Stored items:
----

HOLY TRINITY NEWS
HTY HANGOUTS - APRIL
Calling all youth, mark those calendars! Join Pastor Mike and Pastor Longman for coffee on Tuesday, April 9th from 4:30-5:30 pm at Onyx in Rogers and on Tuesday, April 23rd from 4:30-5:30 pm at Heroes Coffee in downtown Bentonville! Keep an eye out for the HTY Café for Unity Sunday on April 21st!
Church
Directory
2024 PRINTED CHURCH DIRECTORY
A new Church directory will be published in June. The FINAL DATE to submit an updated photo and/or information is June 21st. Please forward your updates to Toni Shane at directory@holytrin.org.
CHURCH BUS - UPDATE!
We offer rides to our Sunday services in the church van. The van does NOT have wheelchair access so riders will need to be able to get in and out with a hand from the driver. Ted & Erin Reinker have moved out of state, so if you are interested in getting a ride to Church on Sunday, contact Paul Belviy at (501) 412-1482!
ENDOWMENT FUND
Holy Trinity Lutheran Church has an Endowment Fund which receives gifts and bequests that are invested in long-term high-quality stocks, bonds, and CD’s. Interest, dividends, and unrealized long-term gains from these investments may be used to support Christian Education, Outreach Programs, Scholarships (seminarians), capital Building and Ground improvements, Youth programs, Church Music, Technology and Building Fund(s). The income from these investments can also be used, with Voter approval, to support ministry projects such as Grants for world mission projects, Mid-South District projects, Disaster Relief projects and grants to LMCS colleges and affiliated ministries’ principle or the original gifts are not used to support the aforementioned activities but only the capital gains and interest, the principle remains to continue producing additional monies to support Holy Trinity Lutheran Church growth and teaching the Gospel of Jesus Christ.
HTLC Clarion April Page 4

----

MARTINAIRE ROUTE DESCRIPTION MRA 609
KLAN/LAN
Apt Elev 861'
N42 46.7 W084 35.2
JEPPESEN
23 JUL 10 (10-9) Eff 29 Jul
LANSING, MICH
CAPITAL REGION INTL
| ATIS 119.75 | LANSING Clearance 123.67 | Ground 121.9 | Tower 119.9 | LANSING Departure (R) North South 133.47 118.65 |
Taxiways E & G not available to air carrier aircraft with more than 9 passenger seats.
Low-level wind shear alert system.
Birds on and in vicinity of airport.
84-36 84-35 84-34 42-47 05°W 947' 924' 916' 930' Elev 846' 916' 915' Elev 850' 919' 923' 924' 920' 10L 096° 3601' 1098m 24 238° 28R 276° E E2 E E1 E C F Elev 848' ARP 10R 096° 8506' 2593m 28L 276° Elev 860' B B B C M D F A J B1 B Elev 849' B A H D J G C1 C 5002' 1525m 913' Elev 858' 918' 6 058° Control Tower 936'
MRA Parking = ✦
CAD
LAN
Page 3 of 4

----

(Task details) As listed above, the lines from the line with "HOLY TRINITY NEWS" to the line with "HTLC Clarion April Page 4" are to be echoed exactly, with both ends included and nothing added.

(Reply to the task)
HOLY TRINITY NEWS
HTY HANGOUTS - APRIL
Calling all youth, mark those calendars! Join Pastor Mike and Pastor Longman for coffee on Tuesday, April 9th from 4:30-5:30 pm at Onyx in Rogers and on Tuesday, April 23rd from 4:30-5:30 pm at Heroes Coffee in downtown Bentonville! Keep an eye out for the HTY Café for Unity Sunday on April 21st!
Church
Directory
2024 PRINTED CHURCH DIRECTORY
A new Church directory will be published in June. The FINAL DATE to submit an updated photo and/or information is June 21st. Please forward your updates to Toni Shane at directory@holytrin.org.
CHURCH BUS - UPDATE!
We offer rides to our Sunday services in the church van. The van does NOT have wheelchair access so riders will need to be able to get in and out with a hand from the driver. Ted & Erin Reinker have moved out of state, so if you are interested in getting a ride to Church on Sunday, contact Paul Belviy at (501) 412-1482!
ENDOWMENT FUND
Holy Trinity Lutheran Church has an Endowment Fund which receives gifts and bequests that are invested in long-term high-quality stocks, bonds, and CD’s. Interest, dividends, and unrealized long-term gains from these investments may be used to support Christian Education, Outreach Programs, Scholarships (seminarians), capital Building and Ground improvements, Youth programs, Church Music, Technology and Building Fund(s). The income from these investments can also be used, with Voter approval, to support ministry projects such as Grants for world mission projects, Mid-South District projects, Disaster Relief projects and grants to LMCS colleges and affiliated ministries’ principle or the original gifts are not used to support the aforementioned activities but only the capital gains and interest, the principle remains to continue producing additional monies to support Holy Trinity Lutheran Church growth and teaching the Gospel of Jesus Christ.
HTLC Clarion April Page 4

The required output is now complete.